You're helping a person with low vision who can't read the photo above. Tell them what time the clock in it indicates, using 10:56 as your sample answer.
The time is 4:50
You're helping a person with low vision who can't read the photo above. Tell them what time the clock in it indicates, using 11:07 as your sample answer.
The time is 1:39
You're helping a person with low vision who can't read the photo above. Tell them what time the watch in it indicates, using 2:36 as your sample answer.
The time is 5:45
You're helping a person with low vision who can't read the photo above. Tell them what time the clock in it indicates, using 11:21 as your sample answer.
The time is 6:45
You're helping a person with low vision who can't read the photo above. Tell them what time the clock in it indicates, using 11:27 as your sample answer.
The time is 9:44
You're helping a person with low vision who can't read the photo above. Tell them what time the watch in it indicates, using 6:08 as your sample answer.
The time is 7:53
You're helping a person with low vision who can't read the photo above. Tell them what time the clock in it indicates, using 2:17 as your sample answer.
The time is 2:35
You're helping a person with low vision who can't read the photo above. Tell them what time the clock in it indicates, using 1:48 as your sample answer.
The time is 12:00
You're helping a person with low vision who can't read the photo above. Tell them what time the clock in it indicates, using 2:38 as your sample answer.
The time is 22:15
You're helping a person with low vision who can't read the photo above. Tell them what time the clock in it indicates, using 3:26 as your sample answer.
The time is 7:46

▸ Work required
Rewrite every one of the records above, swapping "sample answer" for "model answer" wherever it occurs and leaving all other wording unchanged.

▸ Result of this exercise
You're helping a person with low vision who can't read the photo above. Tell them what time the clock in it indicates, using 10:56 as your model answer.
The time is 4:50
You're helping a person with low vision who can't read the photo above. Tell them what time the clock in it indicates, using 11:07 as your model answer.
The time is 1:39
You're helping a person with low vision who can't read the photo above. Tell them what time the watch in it indicates, using 2:36 as your model answer.
The time is 5:45
You're helping a person with low vision who can't read the photo above. Tell them what time the clock in it indicates, using 11:21 as your model answer.
The time is 6:45
You're helping a person with low vision who can't read the photo above. Tell them what time the clock in it indicates, using 11:27 as your model answer.
The time is 9:44
You're helping a person with low vision who can't read the photo above. Tell them what time the watch in it indicates, using 6:08 as your model answer.
The time is 7:53
You're helping a person with low vision who can't read the photo above. Tell them what time the clock in it indicates, using 2:17 as your model answer.
The time is 2:35
You're helping a person with low vision who can't read the photo above. Tell them what time the clock in it indicates, using 1:48 as your model answer.
The time is 12:00
You're helping a person with low vision who can't read the photo above. Tell them what time the clock in it indicates, using 2:38 as your model answer.
The time is 22:15
You're helping a person with low vision who can't read the photo above. Tell them what time the clock in it indicates, using 3:26 as your model answer.
The time is 7:46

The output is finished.